Night is one of those books that I talked about a couple of weeks ago as having finished reading, but not posted a review for. If you’re curious, the other two books are Dawn and Day, also by Elie Wiesel. I first heard of these from the podcast Do I Dare To Eat A Peach, and I thought the book sounded interesting. And being myself, that led to me buying all three books once I found out that it was a trilogy. Although I really should say that it’s considered a trilogy, because the three books aren’t connected by anything other than the themes and ideas that they deal with.
I’m cutting right to the chase here. This is a book where the author talks about his early childhood which ended very abruptly when he was sent to a concentration camp in Germany. And as such it’s not the easiest book to read, but at the same time, the language keeps it from being as powerful as I think it could have been.
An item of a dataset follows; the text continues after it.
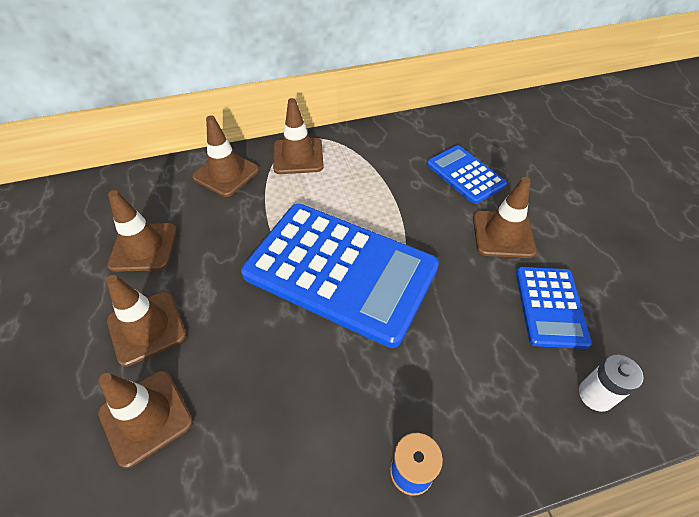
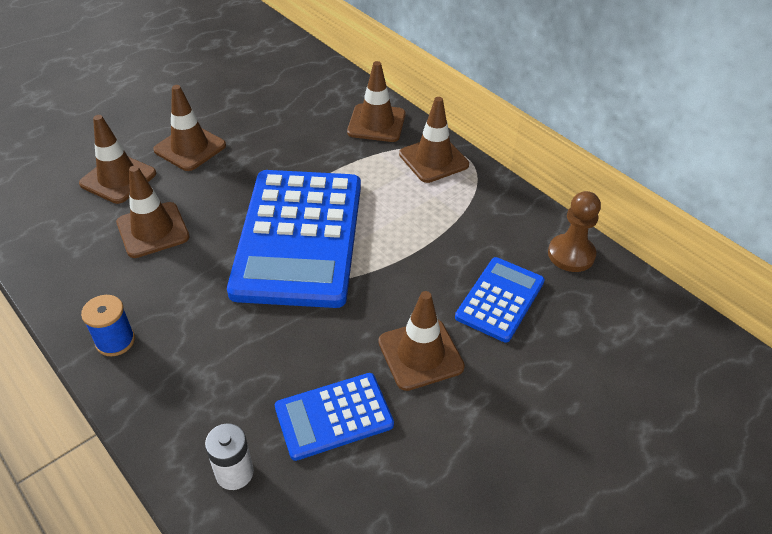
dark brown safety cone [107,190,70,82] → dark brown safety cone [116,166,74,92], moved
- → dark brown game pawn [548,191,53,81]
Wiesel uses very simple language (at least the translation that I read had very simple language), and it comes across as bland. If you compare this to The Things They Carried by Tim O’Brien, they’re written at very similar levels of language, but this book doesn’t do nearly as good of a job in the description. In O’Brien’s book, it really feels like he took the time to find the perfect word, and it led to very simple, but beautiful writing. In this book, the simple language feels like it was the first thing that was written down, and there was never anything done to make it seem like it was anything more.
But while I thought that the writing was bland, it’s obvious that there is a lot more to a book than just the individual words on the page, and while the tale told in this book is an important one, it was far less effective than it could have been because of a previous experience in my life. For my Cross-Cultural Psychology class in college, we had an assignment where we had to experience something about another culture. For one of my places to visit for that class, I went to the Maltz Museum of Jewish Heritage. I enjoyed my time there, learned a lot and did well on the project. But of all the things that I saw in the museum, there is one thing that stuck with me more than anything else. In a side room where they had articles from the Holocaust, they had a short looping video that showed some people who had been in the concentration camps. I say people out of respect, because in the video they looked more like slaughtered pig carcasses waiting to be butchered further. They say that pictures are worth a thousand words, and that image is one that will stick with me for a long time.
This is an important book, simply because it takes the time to discuss a topic that should never be forgotten, but if I’m going to look strictly at the quality of the book, I have to say that I wasn’t terribly impressed with the level of the writing.
A unique perspective on one of the worst parts of human history, but the overall quality is dragged down by the poor level of writing.